The West Side needs continued investment from the city, the state, nonprofits and the private sector to give young people the opportunity to thrive, said Ald. Chris Taliaferro (29th).

“We have to continue to provide opportunities,” he said. “Opportunities for the young rapper that stands on a corner over here. Opportunities for the aspiring NFL player or the NBA player. Opportunities for the aspiring doctors and nurses. Without opportunity, a community can lose hope.”

BUILD’s programs engage youth to help them understand the power they have to make a positive impact on their neighborhoods, said Mayor Lori Lightfoot. Those opportunities are essential for ensuring young people do not succumb to the despair and hopelessness that traps many in a cycle of poverty and violence, Lightfoot said.

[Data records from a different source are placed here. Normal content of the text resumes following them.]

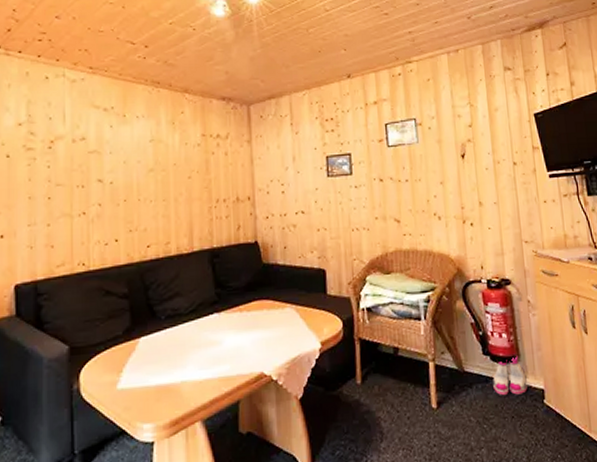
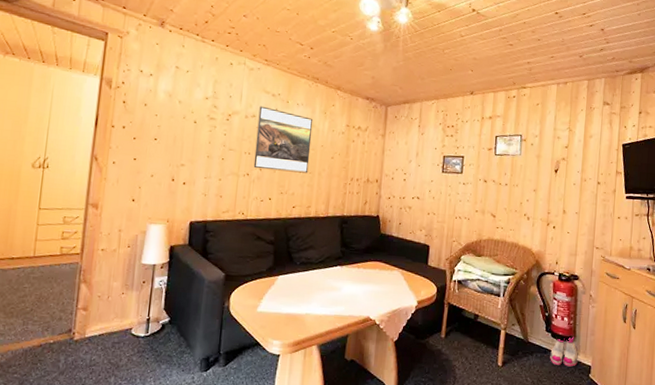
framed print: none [89,125,161,205] -> present [253,106,314,174]

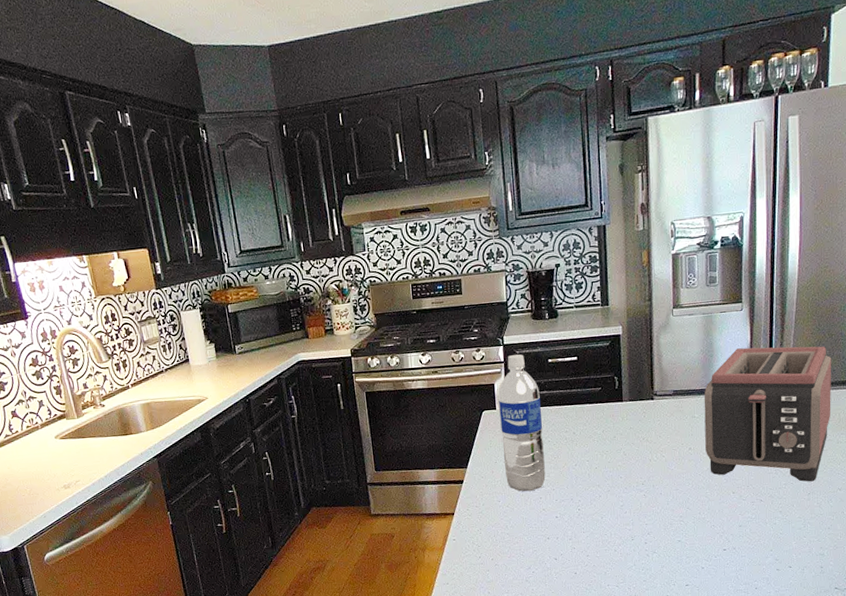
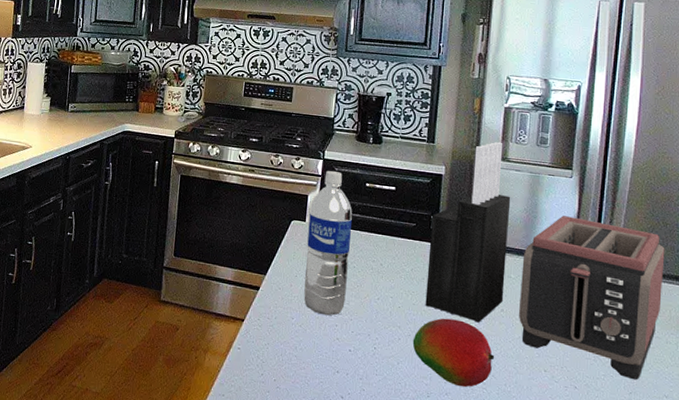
fruit: none [612,466,688,525] -> present [412,318,495,387]
knife block: none [615,290,690,465] -> present [425,141,511,323]

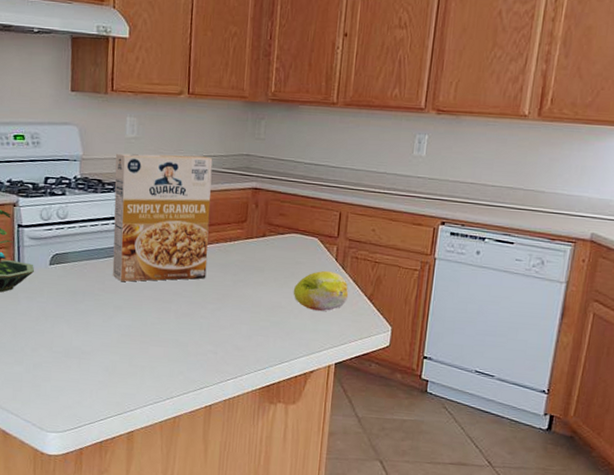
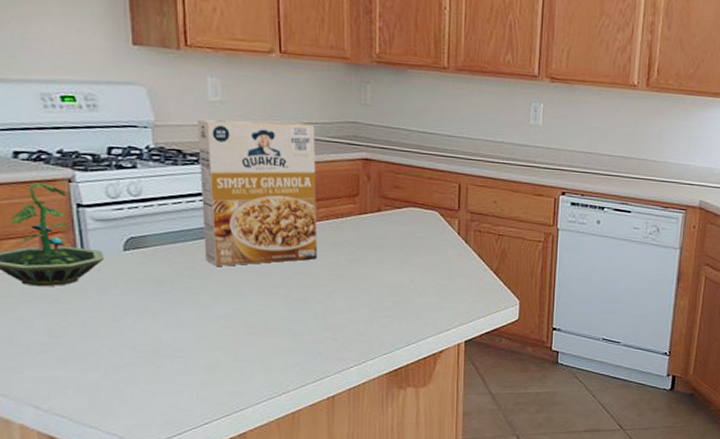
fruit: present [293,270,349,311] -> none [415,245,474,288]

“When our young people face barriers and systemic obstacles to positive futures, they are more likely to find themselves in situations that compromise them, that may bring harm to them, or worse, bring harm to someone else,” Lightfoot said.

These community supports and investments into the next generation are especially important due to the challenges of the coronavirus pandemic, Lightfoot said.

“In order to ensure that our young people can be fully recovered from the social and emotional stressors, the dual challenges of COVID-19 and gun violence, the other pandemic we are fighting simultaneously, we have to work that much harder to bring resources to bear,” Lightfoot said.